(Stored data entries)
○ ○ ○ ○

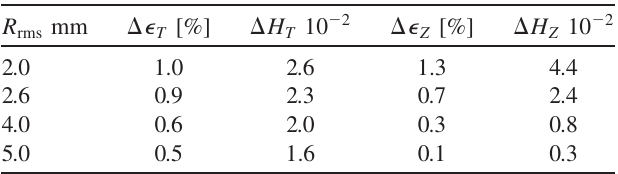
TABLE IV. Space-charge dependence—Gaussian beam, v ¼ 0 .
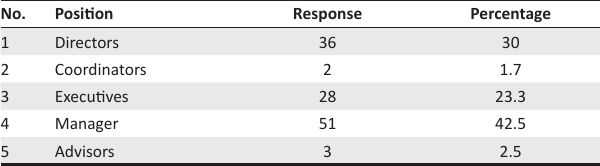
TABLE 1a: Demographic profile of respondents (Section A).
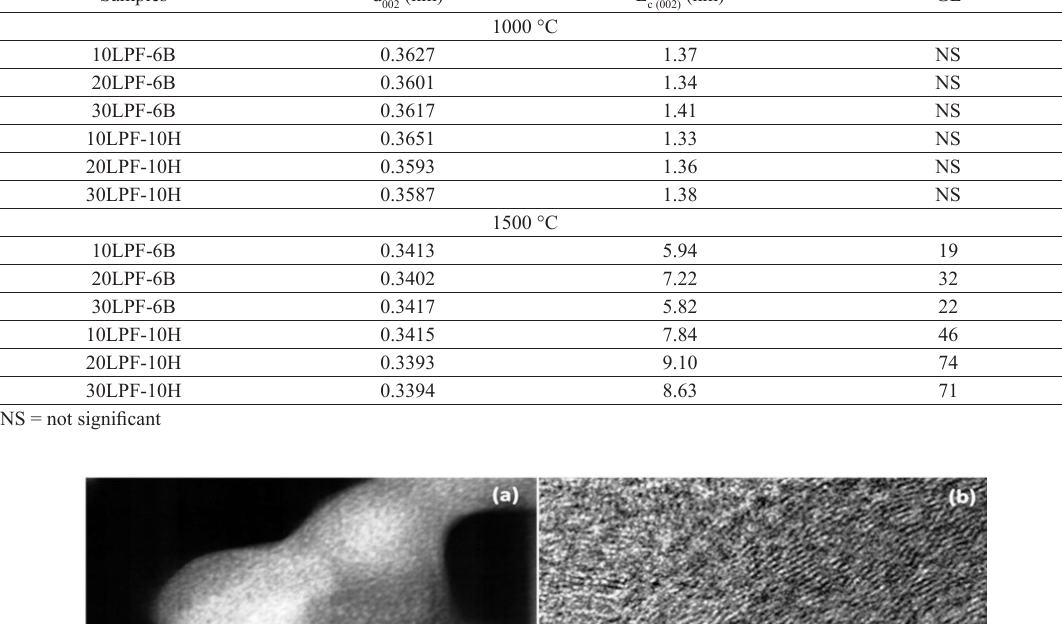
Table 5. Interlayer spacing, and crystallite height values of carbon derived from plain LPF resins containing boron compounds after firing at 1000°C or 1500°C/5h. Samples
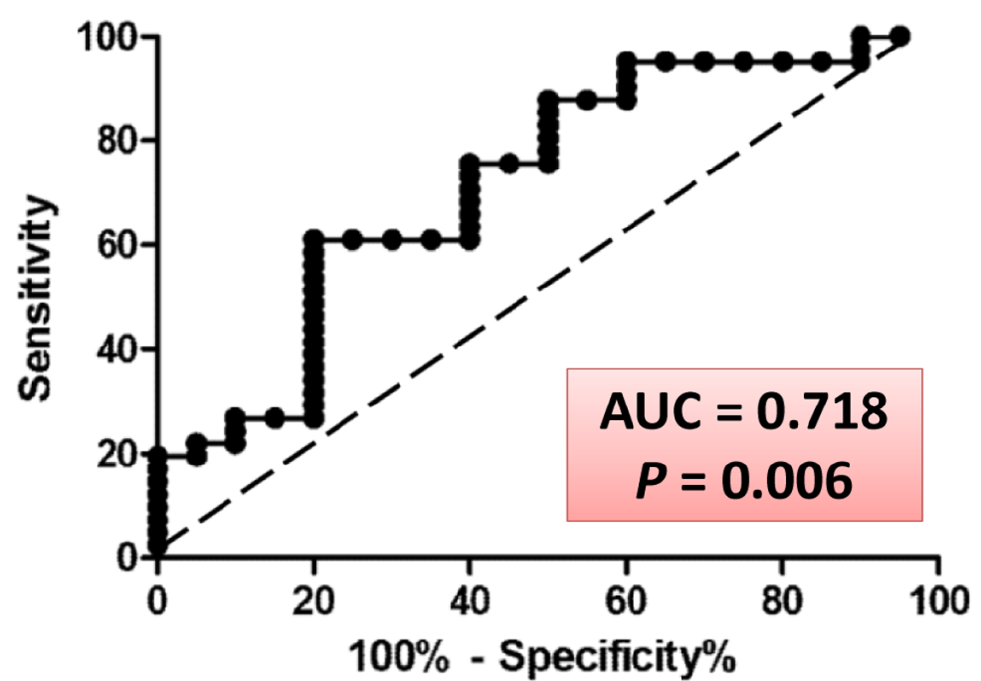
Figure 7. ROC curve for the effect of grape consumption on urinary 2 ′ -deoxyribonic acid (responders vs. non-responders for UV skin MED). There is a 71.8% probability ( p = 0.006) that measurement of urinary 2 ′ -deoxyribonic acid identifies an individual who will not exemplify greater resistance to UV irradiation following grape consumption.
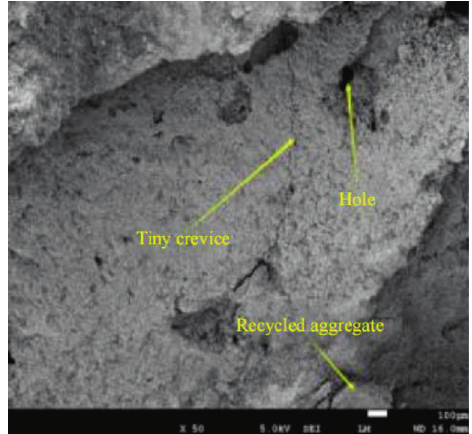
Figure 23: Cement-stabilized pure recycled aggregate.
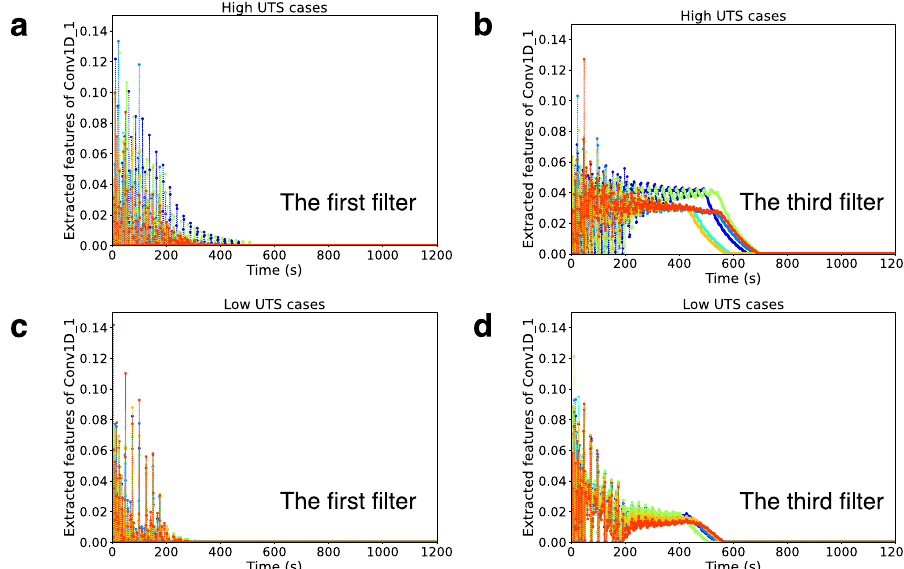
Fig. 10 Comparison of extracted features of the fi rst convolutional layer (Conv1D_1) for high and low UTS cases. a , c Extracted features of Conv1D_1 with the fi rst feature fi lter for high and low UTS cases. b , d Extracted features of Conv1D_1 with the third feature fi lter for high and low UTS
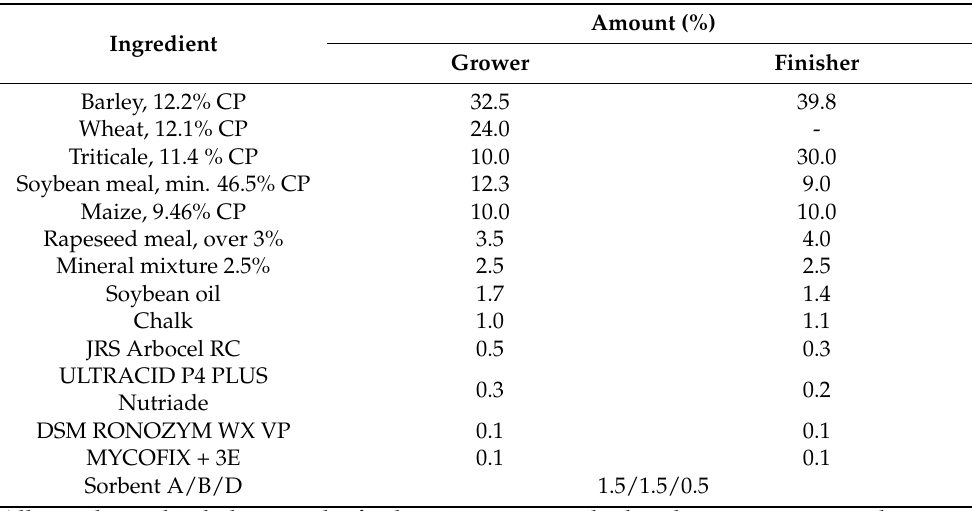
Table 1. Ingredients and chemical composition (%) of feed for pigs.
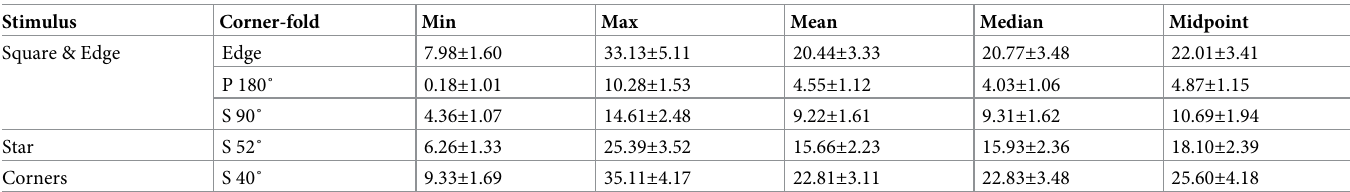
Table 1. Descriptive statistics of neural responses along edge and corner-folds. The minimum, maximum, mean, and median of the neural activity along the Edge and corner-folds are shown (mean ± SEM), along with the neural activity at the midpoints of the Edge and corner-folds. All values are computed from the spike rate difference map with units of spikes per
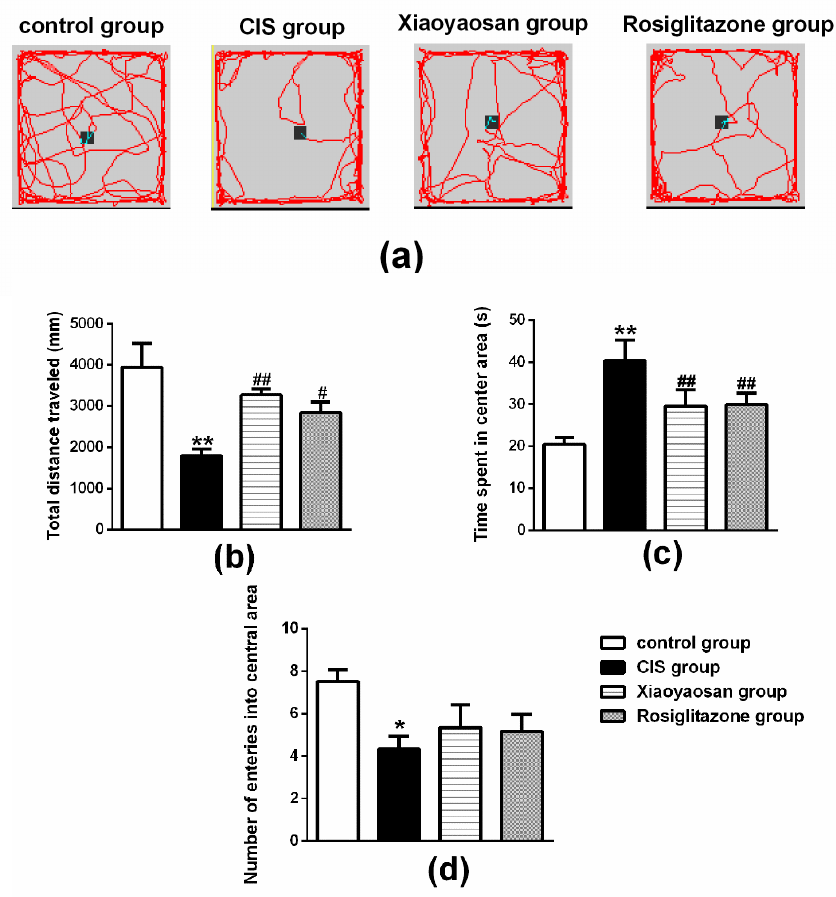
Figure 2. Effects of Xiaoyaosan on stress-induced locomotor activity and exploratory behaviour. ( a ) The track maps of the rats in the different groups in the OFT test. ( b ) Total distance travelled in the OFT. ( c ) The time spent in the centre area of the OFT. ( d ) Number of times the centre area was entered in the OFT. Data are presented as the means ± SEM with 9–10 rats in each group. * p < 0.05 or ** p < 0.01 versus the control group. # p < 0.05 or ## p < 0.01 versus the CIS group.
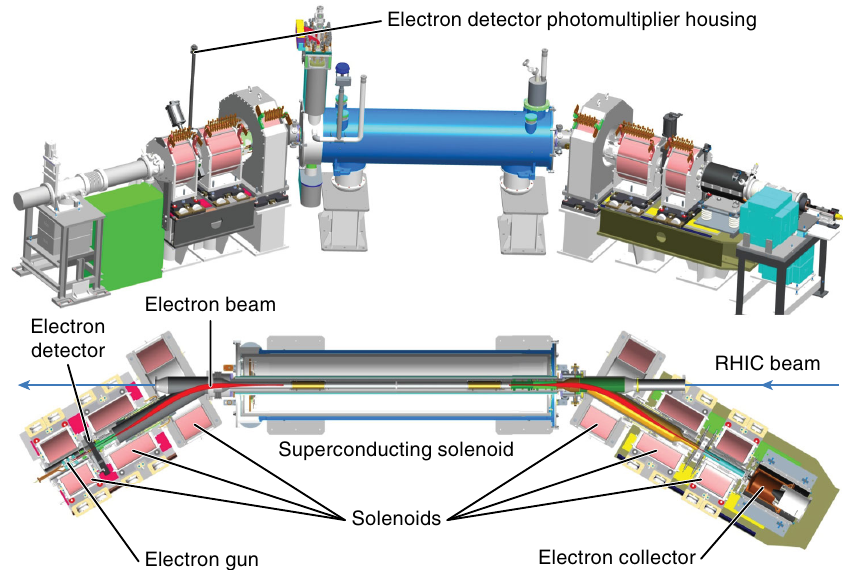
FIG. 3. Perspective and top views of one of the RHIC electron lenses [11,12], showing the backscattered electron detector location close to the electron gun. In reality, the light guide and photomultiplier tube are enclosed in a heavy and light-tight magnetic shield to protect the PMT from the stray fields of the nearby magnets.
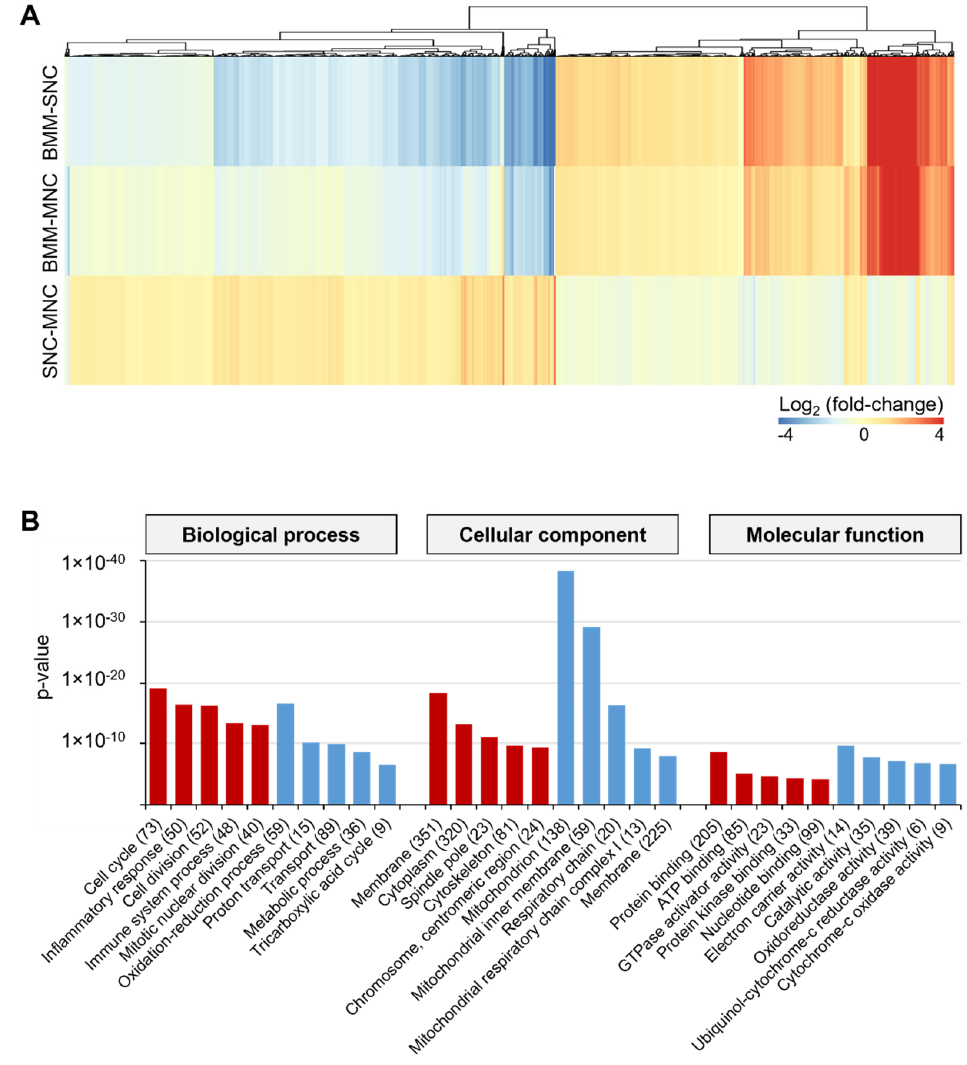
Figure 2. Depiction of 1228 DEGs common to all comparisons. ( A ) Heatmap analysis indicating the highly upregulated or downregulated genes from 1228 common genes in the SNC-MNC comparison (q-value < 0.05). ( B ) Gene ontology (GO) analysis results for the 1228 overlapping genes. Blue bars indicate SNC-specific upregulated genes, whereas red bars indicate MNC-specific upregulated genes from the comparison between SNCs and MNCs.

○ ○ ○ ○

_DIRECTIONS_: Write out all of the records above. Keep them exact and leave out the pictures.

_ANSWER TO THE EXERCISE_:
TABLE IV. Space-charge dependence—Gaussian beam, v ¼ 0 .
TABLE 1a: Demographic profile of respondents (Section A).
Table 5. Interlayer spacing, and crystallite height values of carbon derived from plain LPF resins containing boron compounds after firing at 1000°C or 1500°C/5h. Samples
Figure 7. ROC curve for the effect of grape consumption on urinary 2 ′ -deoxyribonic acid (responders vs. non-responders for UV skin MED). There is a 71.8% probability ( p = 0.006) that measurement of urinary 2 ′ -deoxyribonic acid identifies an individual who will not exemplify greater resistance to UV irradiation following grape consumption.
Figure 23: Cement-stabilized pure recycled aggregate.
Fig. 10 Comparison of extracted features of the fi rst convolutional layer (Conv1D_1) for high and low UTS cases. a , c Extracted features of Conv1D_1 with the fi rst feature fi lter for high and low UTS cases. b , d Extracted features of Conv1D_1 with the third feature fi lter for high and low UTS
Table 1. Ingredients and chemical composition (%) of feed for pigs.
Table 1. Descriptive statistics of neural responses along edge and corner-folds. The minimum, maximum, mean, and median of the neural activity along the Edge and corner-folds are shown (mean ± SEM), along with the neural activity at the midpoints of the Edge and corner-folds. All values are computed from the spike rate difference map with units of spikes per
Figure 2. Effects of Xiaoyaosan on stress-induced locomotor activity and exploratory behaviour. ( a ) The track maps of the rats in the different groups in the OFT test. ( b ) Total distance travelled in the OFT. ( c ) The time spent in the centre area of the OFT. ( d ) Number of times the centre area was entered in the OFT. Data are presented as the means ± SEM with 9–10 rats in each group. * p < 0.05 or ** p < 0.01 versus the control group. # p < 0.05 or ## p < 0.01 versus the CIS group.
FIG. 3. Perspective and top views of one of the RHIC electron lenses [11,12], showing the backscattered electron detector location close to the electron gun. In reality, the light guide and photomultiplier tube are enclosed in a heavy and light-tight magnetic shield to protect the PMT from the stray fields of the nearby magnets.
Figure 2. Depiction of 1228 DEGs common to all comparisons. ( A ) Heatmap analysis indicating the highly upregulated or downregulated genes from 1228 common genes in the SNC-MNC comparison (q-value < 0.05). ( B ) Gene ontology (GO) analysis results for the 1228 overlapping genes. Blue bars indicate SNC-specific upregulated genes, whereas red bars indicate MNC-specific upregulated genes from the comparison between SNCs and MNCs.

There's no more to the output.